The Liverpool captain writes: “When people read these programme notes, they might like them, they might dislike them, they might wish I’d said something different or that I had talked about a subject that’s particularly important to them. 

“The beauty of a publication like this, though, is that all such thoughts will remain just that. There is no capacity for comments, which means there is no risk of the kind of abuse which continues to make social media a place that becomes toxic and at times unusable.

“I should stress that I am not against comments and I’m not against criticism. Used properly, social media is undoubtedly a force for good as it allows engagement and it also affords people the opportunity to tell others when they’ve got something wrong.  

“The problem is that far too often it isn’t used properly and at its worst it offers a platform to those who think targeting others with abuse – be it racist, homophobic, sexist or whatever – is somehow acceptable.

“It’s for this reason why I have handed my social media accounts over to the Cybersmile Foundation, an anti-cyberbullying charity which does incredible work supporting many of those who are targeted by such abuse and promotes more positive uses of the internet.

“To put it bluntly, I’m sick of seeing people I know, and people I don’t know, having to put up with the kind of abuse that turns my stomach. It has to stop and anyone who has a shred of decency has to play their part in making it stop. 

“I didn’t do this lightly. I thought about it a lot and at one stage I was considering switching off all of my social media accounts in protest. I still have that option and I applaud those, like Thierry Henry, who have taken the ultimate step as far as this issue is concerned. But for now I want to see if I can turn my own feelings into something positive by shining a bit of light on an appalling situation and seeing if some sort of positive can be extracted from it. 

“I don’t have all of the answers. I may not even have any of them. When it comes down to it, I’m a footballer with no expertise in social media, but I do know the difference between right and wrong and I think I would be doing a disservice to my upbringing and the position of responsibility I hold if I did nothing.  

“More than anything, I would feel like I was letting down my own teammates, players at other clubs and everyone else who knows what it is to be a victim of this scourge. 

“My mind was already made up before we played away to Real Madrid last week, but everything that followed that game confirmed what I already knew – that taking a stand was no longer optional. 

“Seeing lads who I play with – people I regard as close friends to the point of feeling like family – being racially abused on their platforms made me sick.
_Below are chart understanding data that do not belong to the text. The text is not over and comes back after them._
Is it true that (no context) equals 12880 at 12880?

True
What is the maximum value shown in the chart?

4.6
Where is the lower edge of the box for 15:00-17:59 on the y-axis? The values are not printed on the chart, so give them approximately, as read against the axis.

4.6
This is a family publication so I will be careful with what I say and how I say it but, suffice to say, just thinking about it still makes me furious a week after it happened. 

“What kind of person would do that? A football match happens and your response is to target black players online to give yourself some sort of sick kick? That is bad enough, but just as unforgivable in my opinion is that it is allowed to happen.  
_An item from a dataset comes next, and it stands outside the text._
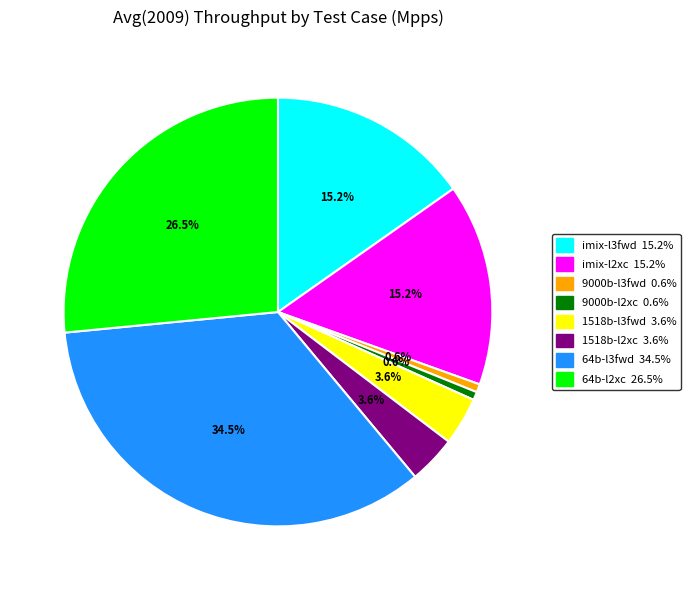

Is there any slice that represents more than half of the pie?

No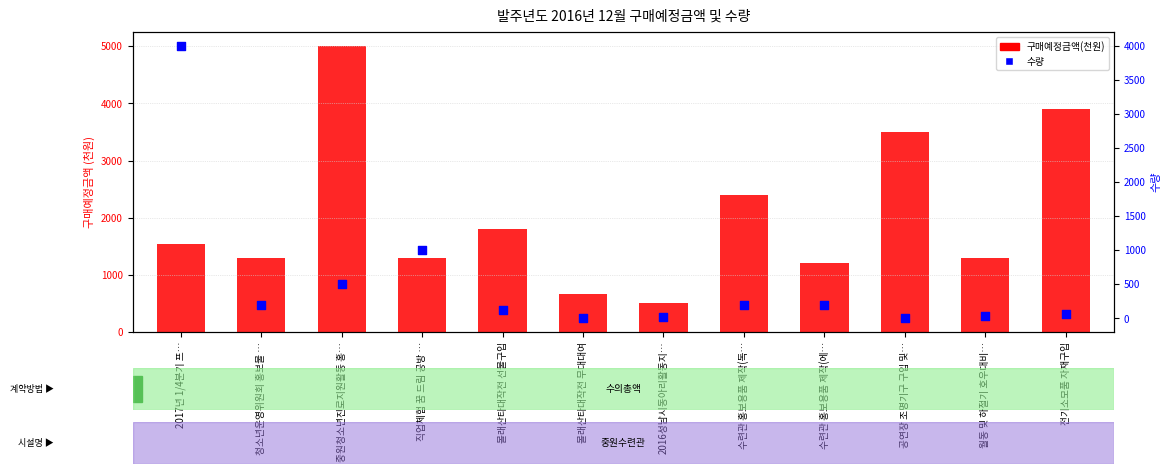

Which series contains the highest Y value?

구매예정금액(천원)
“I know the solutions to a problem like this are not always straightforward and I appreciate that we do not want unreasonable limitations on freedom of speech, but online abuse goes well beyond what is reasonable and the social media companies have to fix it, otherwise others will go down the same route as Thierry and decide it just isn’t worth the trouble. 

“I don’t want that to happen. Social media can be, and sometimes is, a force for good. At its best I love it, even though I know full well that if you have a job in the public eye you will get a bit of stick if you don’t do it well.  
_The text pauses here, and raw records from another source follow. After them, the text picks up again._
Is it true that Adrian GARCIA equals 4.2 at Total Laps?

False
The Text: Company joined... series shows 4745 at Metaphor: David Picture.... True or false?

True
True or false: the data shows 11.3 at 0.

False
“The problem is that far too many people don’t have a positive experience on there. They make postings in the knowledge that the replies could open them up to the kind of pain that no-one should have to suffer. I repeat: this is totally unacceptable and I can’t and won’t stand by and watch it happen. 

“Being a son of the north east who has spent a big chunk of his life in Liverpool, I have learned over the years that if you believe in something and want to force change you have to stand up for that cause or else the problem will just carry on.

“Last week, I discovered that the Hillsborough Family Support Group was disbanding and it reminded me of how important it is that ordinary people fight for what they believe in. Their legacy will be that this will continue for years to come because they showed the way.

“I was born one year after Hillsborough and the impact of the tragedy wasn’t as great where I grew up as it was on Merseyside, but since joining Liverpool I have been privileged to see at first hand the work that the HFSG has done and I will always be humbled by it.  

“Margaret Aspinall came into Melwood to speak to the lads about her experiences as a bereaved parent and a campaigner a couple of years ago and every single one of us was simultaneously moved and inspired. 

“In my case, it hit me hard as a dad, reminded me of my responsibilities as club captain, made me angry as a human being and gave me a huge admiration for everyone who has fought for justice for the 96.  

“Before tonight’s game we will remember all of those who died at Hillsborough ahead of the 32nd anniversary and we will also think of everyone who continues to be affected by the tragedy, whether they are family and friends of the victims or survivors. 

“My respect for all of you could not be any greater.”